Странная это была ситуация, она тоже запечатлелась у меня в сознании, словно выделенная особой подсветкой: разгар дня, блистающее летнее солнце, распахнутые настежь окна, детские голоса и крики, доносящиеся со двора. Город жил обыденной жизнью. И в это время два человека, в здравом уме, сидя в гулкой квартире, по которой, колыша шторы, гуляли лёгкие сквозняки, вполне серьёзно, точно заговорщики, на пониженных голосах обсуждали, как им спасти человечество.
Кофе мы тогда выпили немеренное количество, обсудив попутно массу посторонних вопросов. Может ли Игра захватить весь мир ? Тут мы оба сошлись, что да, разумеется, может: большинство людей жаждет именно чётких и ясных правил социального бытия, свобода им не нужна, она влечёт за собой ответственность. И можно ли будет «зрячим», не геймерам, жить в порабощённой стране? Конечно, можно, рецепт: поведенческая мимикрия, ничем не выделяйся, действуй, как все. Не является ли аналогом нашей Игры «юридическое общество» Запада — когда на каждый жизненный случай создаётся закон? Я с этим не согласился: закон можно изменить или вообще отменить, но в том-то и дело, что правила Игры скорректировать нельзя. И в завершение — как добраться до Башни, создающей маглоров: взорвать, сжечь, разломать?
— Не представляю, — честно сказал Иван, — знаю одно: чтобы победить, надо сражаться.
Неизвестно, до чего бы мы в итоге договорились, но около пяти вечера у Ивана замурлыкал сотовый телефон.
— Слушаю... Что?..
Я увидел на нём застывшую маску вместо лица. Томительно тянулись секунды.
А затем:
— Хорошо. Понял, — сказал Иван, ровным, словно отшлифованным, голосом подавляя возбуждение собеседника, и, помедлив мгновение, нажал кнопку отбоя. Перевел тёмный взгляд на меня.

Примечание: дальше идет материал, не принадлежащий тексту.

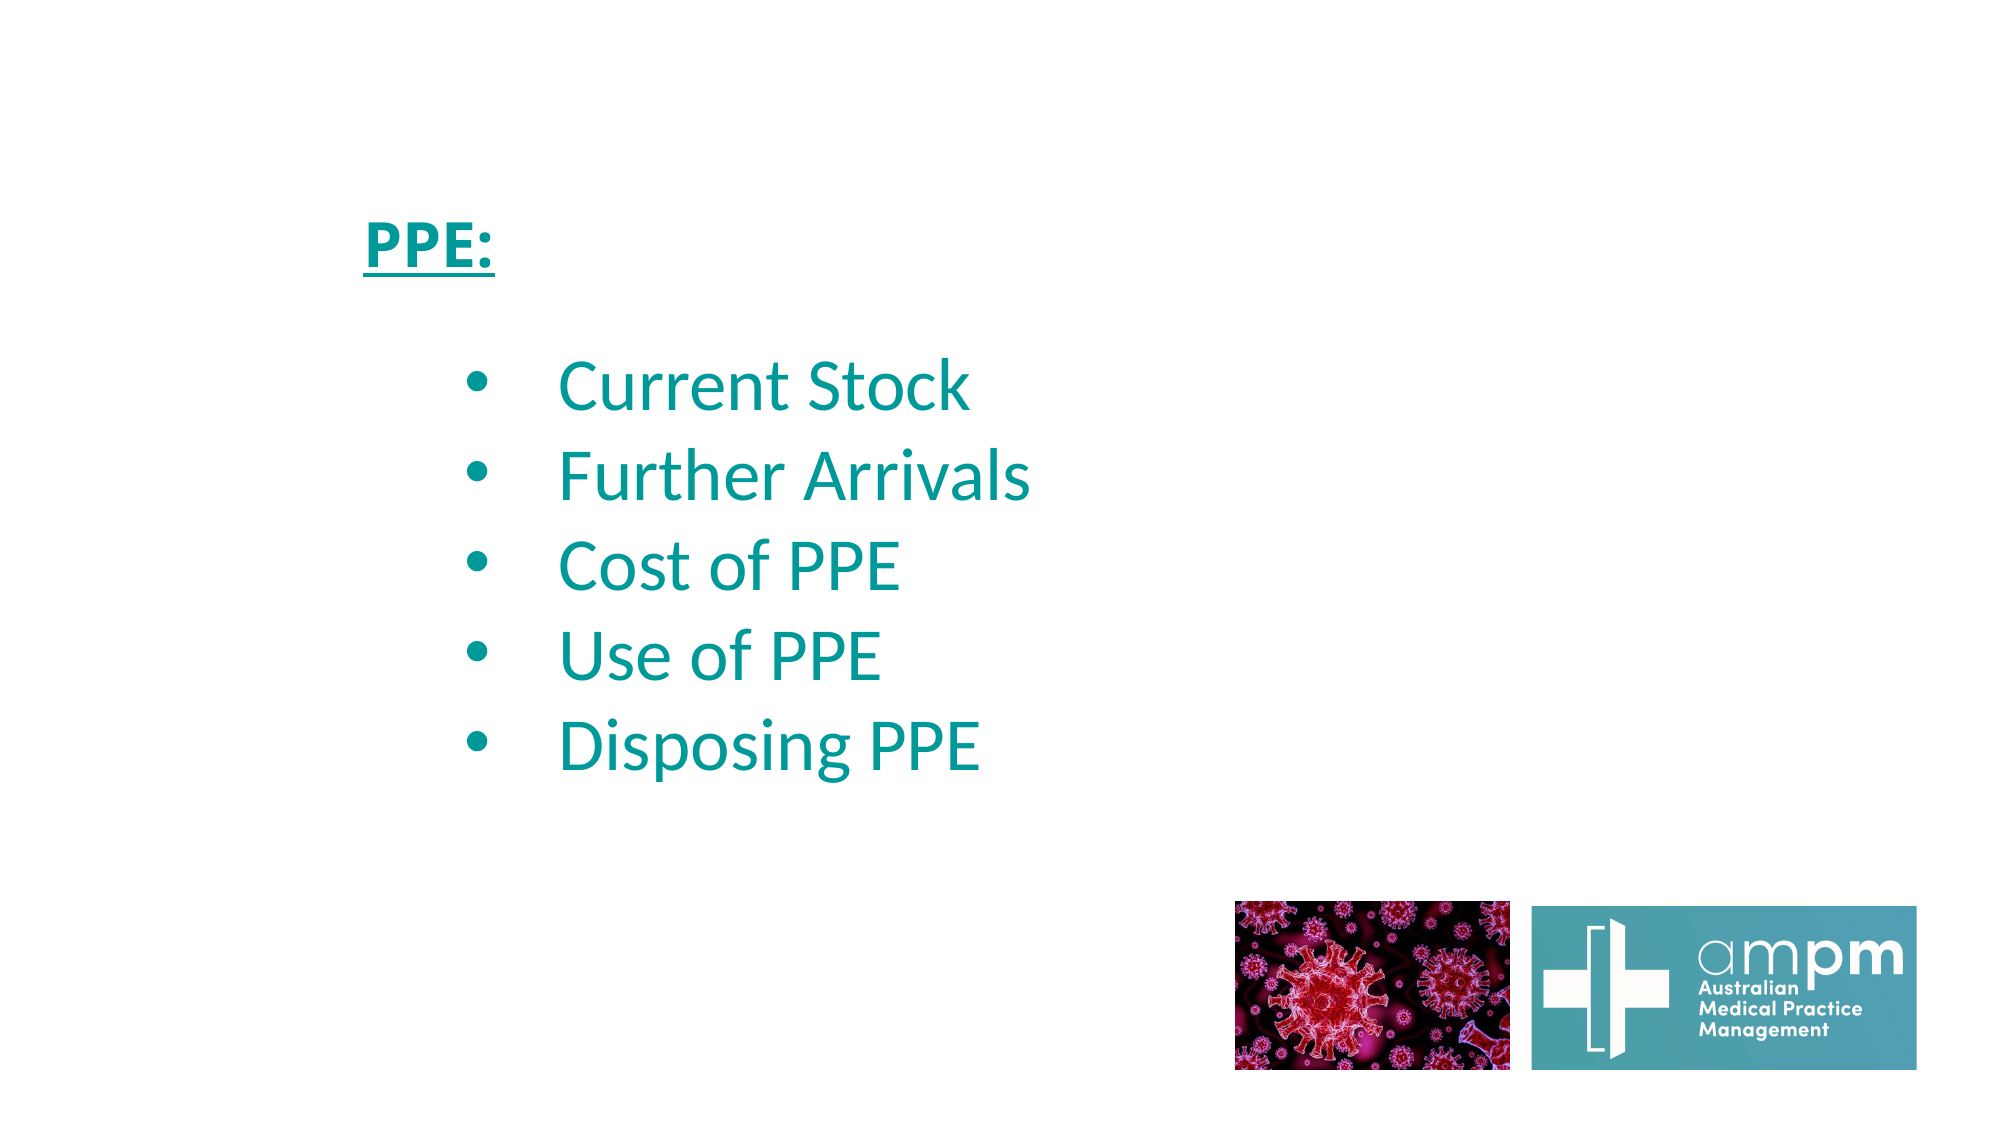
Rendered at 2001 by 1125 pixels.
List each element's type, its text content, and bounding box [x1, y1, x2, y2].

text_box Current Stock Further Arrivals Cost of PPE Use of PPE Disposing PPE [449, 327, 1146, 793]
title PPE: [348, 138, 586, 289]
picture [1234, 901, 1510, 1070]
picture [1531, 906, 1917, 1070]
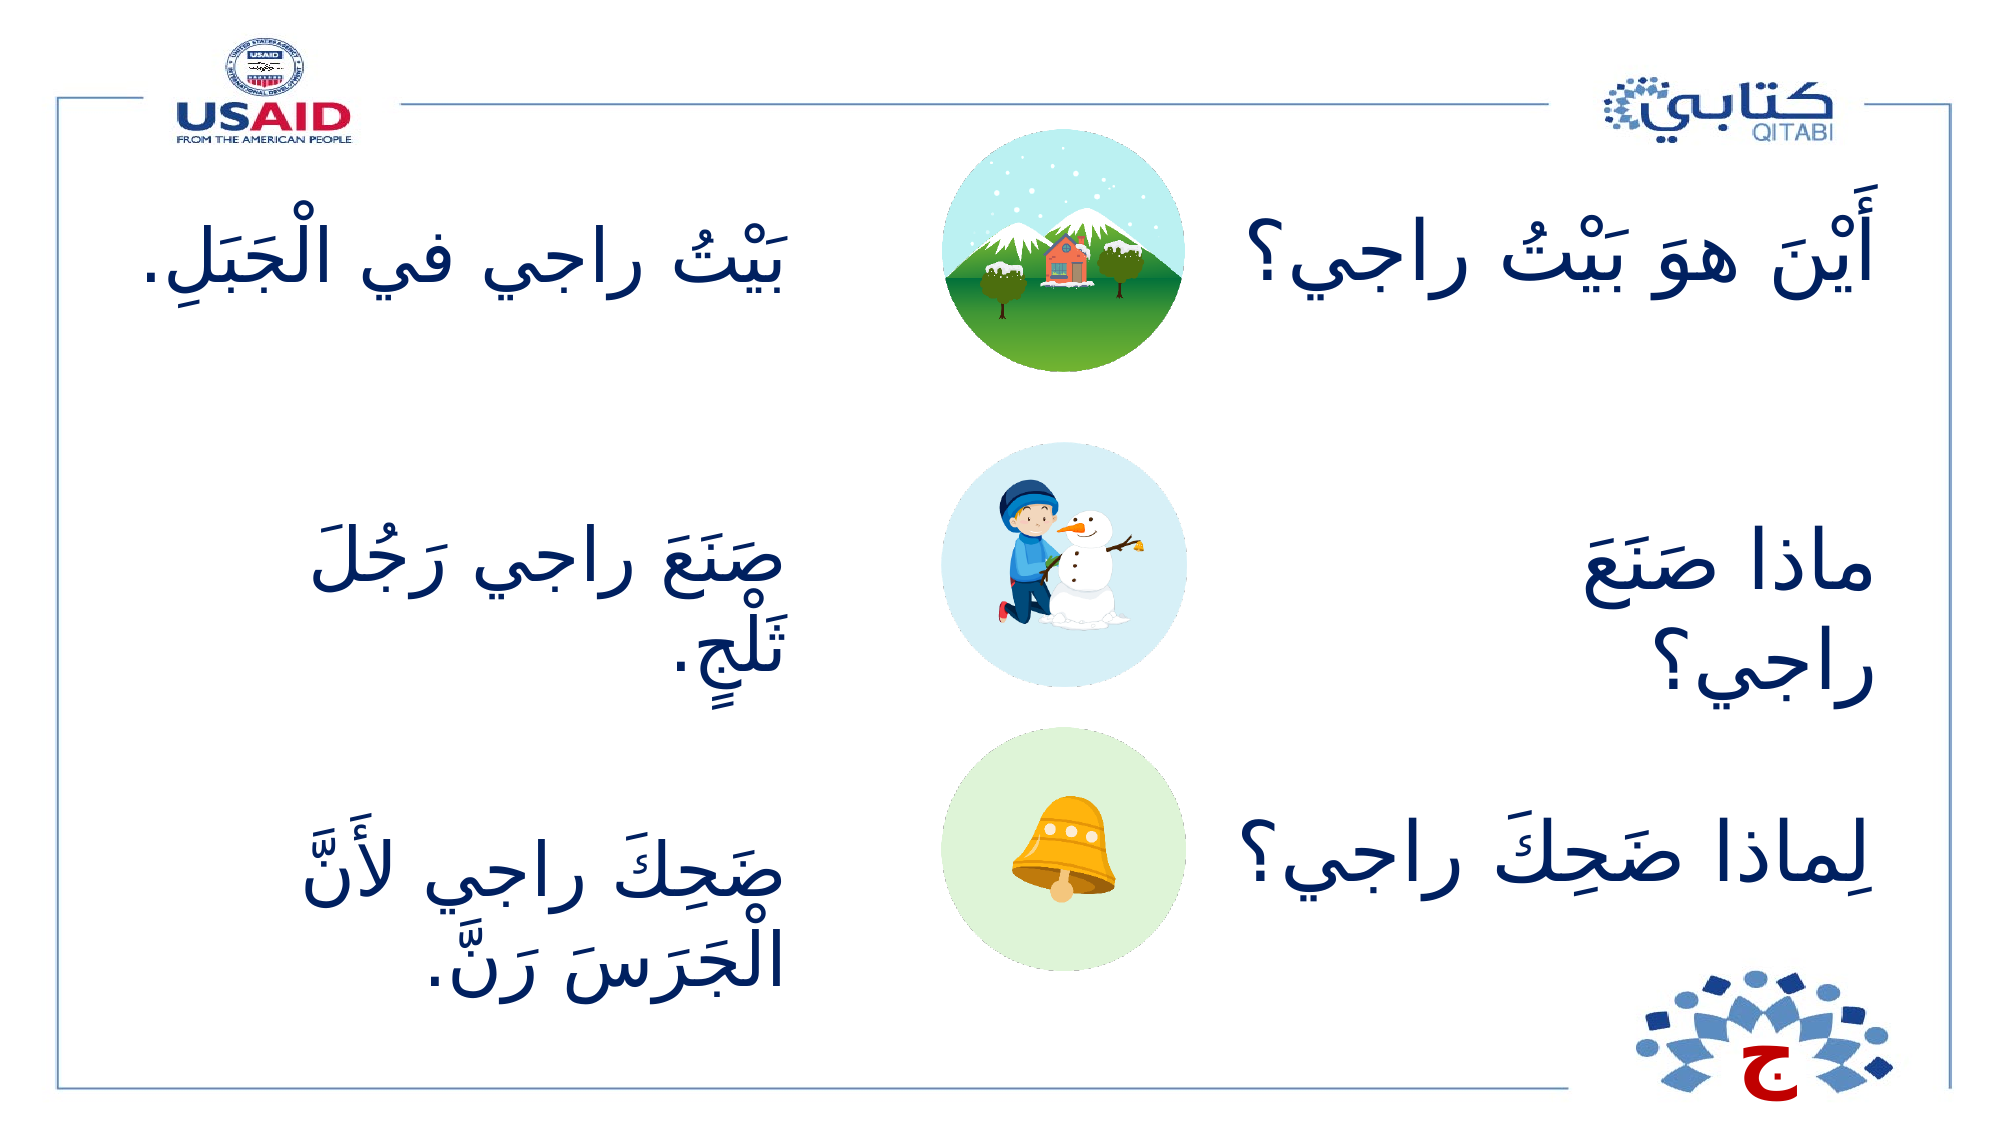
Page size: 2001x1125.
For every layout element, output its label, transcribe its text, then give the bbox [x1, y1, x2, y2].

text_box أَيْنَ هوَ بَيْتُ راجي؟ [1193, 189, 1893, 305]
text_box بَيْتُ راجي في الْجَبَلِ. [0, 200, 802, 305]
text_box ضَحِكَ راجي لأَنَّ الْجَرَسَ رَنَّ. [167, 813, 802, 1009]
picture [0, 1, 2000, 1124]
text_box ج [1722, 991, 1813, 1106]
text_box لِماذا ضَحِكَ راجي؟ [1193, 791, 1887, 906]
text_box ماذا صَنَعَ راجي؟ [1405, 498, 1893, 714]
text_box صَنَعَ راجي رَجُلَ ثَلْجٍ. [229, 498, 802, 694]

— Они всё же его достали. На платформе «Площадь Восстания», столкнули под поезд.
Я даже не стал спрашивать, о ком речь. И так было понятно, что это о Хухрике. Я пробормотал:
— А это значит...
— А это значит, что недели у нас нет, — сказал Иван.
Затаив дыхание, я смотрел, как Иван продвигается в зеленоватой атмосфере Игры. С локализацией повезло: он вошёл в игровое пространство неподалёку от Сенной площади. Это составляло чуть больше половины пути до Башни. Видимо, где-то в этом районе находилась квартира, которую он специально для данной операции снял. Удача, несомненно, удача! Инсталляция хоть и была, как правило, привязана к месту физического нахождения игрока, но всё же существовал и ощутимый разброс. Иван рисковал очутиться чёрт знает где: возле Невского, например, или в переулках у Исаакиевского собора. Сразу после входа в Игру он прихлопнул двух синхронно прыгнувших на него ядозубов. Почему ядозубы сработали в паре, я объяснить не мог. Подразумевалось — по крайней мере, так я понимал, — что в начале Игры они должны появляться поодиночке. Или это тот самый пропорциональный рост, о котором рассказывал Хухрик? Ведь Иван на этой неделе в Игру не раз заходил, очки набирал, увеличивал рейтинг, значит, ему положен более высокий уровень сложности.
Реакция у него была потрясающая. Иван выглядел сейчас как подлинный воин: в лёгкой броне, состоящей из полупрозрачных золотистых чешуек (движений они, по-видимому, не стесняли), на поясе с левой стороны — меч, с правой — ещё один нож, пока не использованный (лезвие первого растворилось в крови ядозуба), в руках — арбалет (когда он успел его зарядить, я тоже отследить не успел).
Картинка была изумительно ясной. Мы с Иваном договорились, что на время операции я надену очки, сопряжённые с ноутбуком Адели, для объёмного видения (сам я пребывал, естественно, у себя), но контактные чипы ни в коем случае подключать не стану. В этом случае, как он объяснил, я получу возможность следить за Игрой, но при этом останусь вне игрового поля. Говоря проще: я никого убить не смогу, зато и меня тоже никто не убьёт.
Мне отводилась скромная роль наблюдателя.
Так что я всё видел яснее ясного. И не только видел, мы даже переговариваться могли. Хотя, добавлю, голос у Ивана был какой-то картонный, на фальцете, утрированный, словно у персонажа мультфильма. Или так и было задумано? Но визуал Игры в самом деле был исключительный: фантастическая достоверность текстуры, стереоскопия, эффект присутствия, каждый дом, каждый камень, каждая травинка представали такими, какими и должны были быть. Я замечал пыль на стёклах, мелкую рябь в канале.